Un écart qui ne date pas d'hier

Ce déséquilibre n'est pas une découverte soudaine. Il traverse depuis longtemps les enquêtes sur l'emploi au Gabon, sans jamais devenir un sujet de débat public à la hauteur de son ampleur. Le RNDH 2026 a le mérite de le formuler sans détour, en le replaçant dans le cadre plus large des inégalités de développement humain entre les sexes.

Selon les informations disponibles, le rapport ne se limite pas à ce constat chiffré : il interroge les mécanismes qui l'expliquent, entre accès inégal à la formation qualifiante, concentration des femmes dans des secteurs informels moins rémunérateurs et persistance de charges familiales qui pèsent différemment sur les trajectoires professionnelles féminines.

Ce que cela change concrètement

Pour une jeune diplômée de Libreville ou d'Owendo, ce chiffre de 21,4 % n'est pas une abstraction : c'est le temps plus long qu'il faudra pour décrocher un premier emploi, c'est parfois le repli vers le petit commerce ou les emplois précaires faute d'alternative. L'écart de sept points avec les hommes signifie, à l'échelle du pays, plusieurs milliers de femmes actives supplémentaires laissées en marge du marché formel.

Cette réalité pèse aussi sur l'économie familiale. Dans de nombreux foyers gabonais, les femmes assurent une part croissante des revenus du ménage. Un chômage féminin plus élevé fragilise directement la capacité des familles à faire face aux dépenses du quotidien — écolage, santé, logement — et retarde d'autant l'émancipation économique que les politiques de développement humain cherchent à favoriser.
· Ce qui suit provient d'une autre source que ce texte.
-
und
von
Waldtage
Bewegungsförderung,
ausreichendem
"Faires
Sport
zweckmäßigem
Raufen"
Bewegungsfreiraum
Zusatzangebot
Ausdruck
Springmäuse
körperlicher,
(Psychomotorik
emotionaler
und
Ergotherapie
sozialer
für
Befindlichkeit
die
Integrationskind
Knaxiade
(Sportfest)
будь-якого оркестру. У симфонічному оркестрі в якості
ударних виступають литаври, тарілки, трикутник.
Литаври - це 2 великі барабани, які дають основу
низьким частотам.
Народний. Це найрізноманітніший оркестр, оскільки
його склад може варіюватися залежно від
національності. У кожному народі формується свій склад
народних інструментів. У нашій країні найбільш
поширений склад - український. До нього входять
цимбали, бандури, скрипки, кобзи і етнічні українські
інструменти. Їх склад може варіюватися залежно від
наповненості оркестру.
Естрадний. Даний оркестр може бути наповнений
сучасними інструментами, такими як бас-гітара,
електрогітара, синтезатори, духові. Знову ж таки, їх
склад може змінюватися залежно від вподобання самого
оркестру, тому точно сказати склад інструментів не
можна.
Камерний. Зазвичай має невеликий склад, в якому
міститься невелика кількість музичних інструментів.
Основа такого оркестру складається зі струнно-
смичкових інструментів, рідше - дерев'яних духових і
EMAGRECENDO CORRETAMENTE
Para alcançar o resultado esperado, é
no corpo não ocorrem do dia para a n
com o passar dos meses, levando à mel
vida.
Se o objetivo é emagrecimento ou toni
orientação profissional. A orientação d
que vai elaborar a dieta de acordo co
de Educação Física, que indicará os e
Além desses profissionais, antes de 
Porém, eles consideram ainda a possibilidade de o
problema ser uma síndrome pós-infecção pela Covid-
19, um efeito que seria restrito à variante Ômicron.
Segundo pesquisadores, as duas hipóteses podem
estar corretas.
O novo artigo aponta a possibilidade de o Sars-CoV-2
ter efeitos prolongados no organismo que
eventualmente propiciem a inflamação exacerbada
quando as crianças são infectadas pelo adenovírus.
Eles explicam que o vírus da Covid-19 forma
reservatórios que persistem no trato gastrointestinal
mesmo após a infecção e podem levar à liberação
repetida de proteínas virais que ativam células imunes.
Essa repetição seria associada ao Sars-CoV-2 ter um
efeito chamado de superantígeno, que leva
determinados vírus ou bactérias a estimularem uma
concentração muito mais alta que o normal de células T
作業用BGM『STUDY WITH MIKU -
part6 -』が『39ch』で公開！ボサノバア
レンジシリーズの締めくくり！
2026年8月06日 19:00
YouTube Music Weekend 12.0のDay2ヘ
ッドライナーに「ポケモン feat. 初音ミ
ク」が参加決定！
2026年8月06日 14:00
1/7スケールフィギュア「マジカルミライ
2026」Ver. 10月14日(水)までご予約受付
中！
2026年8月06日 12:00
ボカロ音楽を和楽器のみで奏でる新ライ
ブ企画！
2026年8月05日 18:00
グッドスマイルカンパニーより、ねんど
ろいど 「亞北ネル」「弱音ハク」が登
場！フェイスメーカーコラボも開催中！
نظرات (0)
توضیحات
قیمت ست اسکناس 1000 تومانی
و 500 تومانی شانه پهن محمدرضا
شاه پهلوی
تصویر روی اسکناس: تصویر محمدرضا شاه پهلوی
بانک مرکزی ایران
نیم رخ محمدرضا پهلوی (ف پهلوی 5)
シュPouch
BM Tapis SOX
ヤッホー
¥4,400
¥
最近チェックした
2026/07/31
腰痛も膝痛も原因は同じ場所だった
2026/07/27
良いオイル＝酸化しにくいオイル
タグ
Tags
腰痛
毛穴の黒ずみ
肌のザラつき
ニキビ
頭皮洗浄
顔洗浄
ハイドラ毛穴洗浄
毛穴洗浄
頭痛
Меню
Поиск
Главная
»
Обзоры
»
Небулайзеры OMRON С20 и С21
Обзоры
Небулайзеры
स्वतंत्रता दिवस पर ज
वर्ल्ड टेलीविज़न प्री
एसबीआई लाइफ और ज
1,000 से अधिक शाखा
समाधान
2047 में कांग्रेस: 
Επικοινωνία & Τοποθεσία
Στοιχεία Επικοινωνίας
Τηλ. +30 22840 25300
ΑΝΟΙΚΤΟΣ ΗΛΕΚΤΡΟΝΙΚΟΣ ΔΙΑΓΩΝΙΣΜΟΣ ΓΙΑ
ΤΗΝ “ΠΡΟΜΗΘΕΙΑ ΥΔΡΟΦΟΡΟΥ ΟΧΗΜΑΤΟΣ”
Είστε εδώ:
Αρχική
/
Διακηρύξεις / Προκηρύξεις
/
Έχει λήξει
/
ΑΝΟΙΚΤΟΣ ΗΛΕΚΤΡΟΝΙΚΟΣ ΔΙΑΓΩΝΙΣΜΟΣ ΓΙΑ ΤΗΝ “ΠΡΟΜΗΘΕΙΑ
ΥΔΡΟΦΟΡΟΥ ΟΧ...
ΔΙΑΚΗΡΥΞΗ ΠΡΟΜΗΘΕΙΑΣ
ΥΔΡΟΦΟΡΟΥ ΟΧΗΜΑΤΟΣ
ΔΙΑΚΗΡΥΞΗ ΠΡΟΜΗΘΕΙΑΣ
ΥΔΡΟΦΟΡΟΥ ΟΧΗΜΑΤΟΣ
Un signal pour les politiques publiques

Le RNDH n'est pas qu'un instrument de mesure : il sert aussi de boussole pour orienter l'action publique. En mettant en lumière cet écart, le rapport 2026 offre aux décideurs gabonais une base factuelle pour ajuster les programmes d'insertion professionnelle et de formation, en particulier ceux destinés aux jeunes femmes des zones urbaines comme rurales.

Des initiatives existent déjà autour de l'entrepreneuriat féminin et de l'accès au microcrédit, portées par différents acteurs institutionnels. Le constat du RNDH invite à en mesurer l'impact réel et, le cas échéant, à les amplifier là où le besoin est le plus criant.

Ce qu'il faut retenir

Derrière un pourcentage, c'est une part entière de la population active gabonaise qui reste à l'écart de l'emploi stable. Le rapport 2026 ne prétend pas résoudre le problème, mais il lui donne un visage et des chiffres précis — un préalable indispensable pour que la question du chômage féminin cesse d'être une donnée annexe et devienne un axe assumé des politiques d'emploi au Gabon.